François Christen
Chief Economist
Le succès de la manœuvre d’atterrissage reste incertain, les risques de récession sont élevés.
Article original publié sur agefi.com
Dans le cockpit de la Réserve fédérale américaine (Fed), les instruments transmettent un message limpide: l’économie ralentit et l’inflation continue à perdre de l’altitude. Au loin, on aperçoit une piste d’atterrissage, mais nous ne sommes pas encore à destination après un vol particulièrement agité.
Le repli des ventes au détail observé en décembre (-1,1% par rapport à novembre, 6,2% en glissement annuel) traduit un refroidissement marqué des dépenses de consommation des ménages qui ont épuisé l’excès d’épargne accumulé durant la pandémie. Le déclin de la production manufacturière (-1,3% mensuel en décembre, -0,5% en glissement annuel) corrobore les symptômes de faiblesse reflétés par les enquêtes de l’ISM et de S&P Global. Le recul persistant des ventes de maisons existantes (-1,5% en décembre, onzième baisse consécutive) complète un tableau macroéconomique sombre, malgré l’étonnante fermeté du marché du travail mise en évidence par le nombre réduit des demandes d’indemnités de chômage.
En amont des prix à la consommation, l’indice de prix à la production a fléchi en décembre (-0,5% mensuel, 6.2% en glissement annuel; respectivement 0,2% et 4,6% hors énergie et alimentation). Ces chiffres sont manifestement compatibles avec une décrue de l’inflation au cours des prochains mois, pour autant que les prix de l’énergie restent stables.
Le refroidissement concomitant de l’activité et de l’inflation plaide pour un ralentissement du cycle de relèvements des taux d’intérêt conduit par la Réserve fédérale après la séance de rattrapage de 2022. De nombreux banquiers centraux, parmi lesquels la Vice Chair Lael Brainard et le président de la Fed de New York John Williams, ont exprimé des signaux dans ce sens.
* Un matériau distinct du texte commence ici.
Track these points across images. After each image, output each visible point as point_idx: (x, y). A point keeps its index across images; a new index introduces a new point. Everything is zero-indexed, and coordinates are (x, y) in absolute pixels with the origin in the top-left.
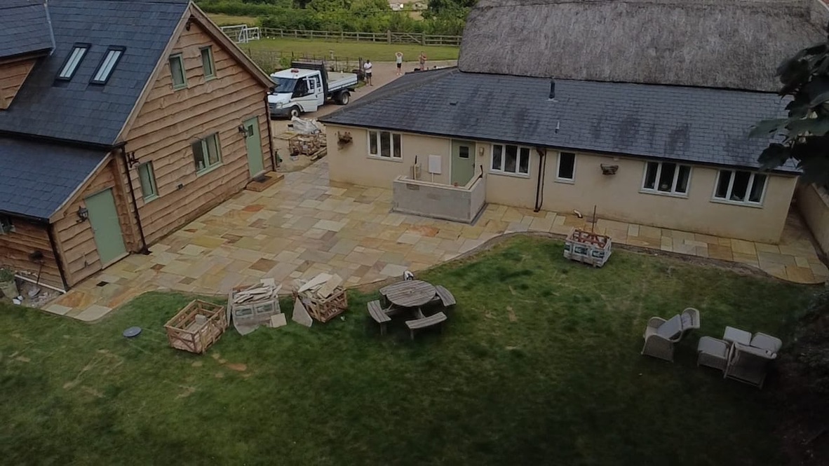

Même le «faucon» James Bullard semble avoir mis de l’eau dans son vin, bien qu’il préconise toujours un taux d’intérêt directeur relevé au-dessus de 5%. En bref, l’issue de la réunion du FOMC du 1er février ne fait plus aucun doute: le taux d’intérêt des «Fed Funds» sera augmenté de 0,25 point de pourcentage, vers une marge comprise entre 4,5% et 4,75%.
Dans cette perspective totalement escomptée, le marché obligataire paraît serein. Le rendement du T-Note US à 10 ans s’inscrit toujours aux environs de 3,5% alors que celui du T-bill à 3 mois s’établit à 4,6%. Cette inversion vertigineuse implique de sérieux risques de récession dont la matérialisation pourrait remettre en question le climat d’insouciance qui règne à Wall Street et sur les autres places boursières depuis le début de l’année.
En Europe, la BCE émet des signaux dissonants et difficiles à décrypter dès que l’on essaie de se projeter au-delà de la réunion du 2 février dont l’issue semble scellée (les trois taux d’intérêt directeurs seront relevés de 0,5 point). Les déclarations ambiguës de Christine Lagarde et des fuites maladroitement orchestrées ont attisé l’espoir d’une réduction de l’incrément dès mars, mais ce scénario est loin de faire l’unanimité au sein du Conseil des gouverneurs.
Les rendements en euro n’ont guère varié la semaine passée. Comme aux Etats-Unis, la structure inversée des taux d’intérêt préfigure une probable récession. Au Royaume-Uni, les rendements en livres sterling ont légèrement fléchi à la faveur de multiples symptômes de faiblesse conjoncturelle et d’un reflux de l’inflation. En Suisse, Thomas Jordan a laissé entendre que la BNS pourrait relever davantage les taux d’intérêt, ce qui a provoqué des tensions mineures et favorisé un renforcement du franc.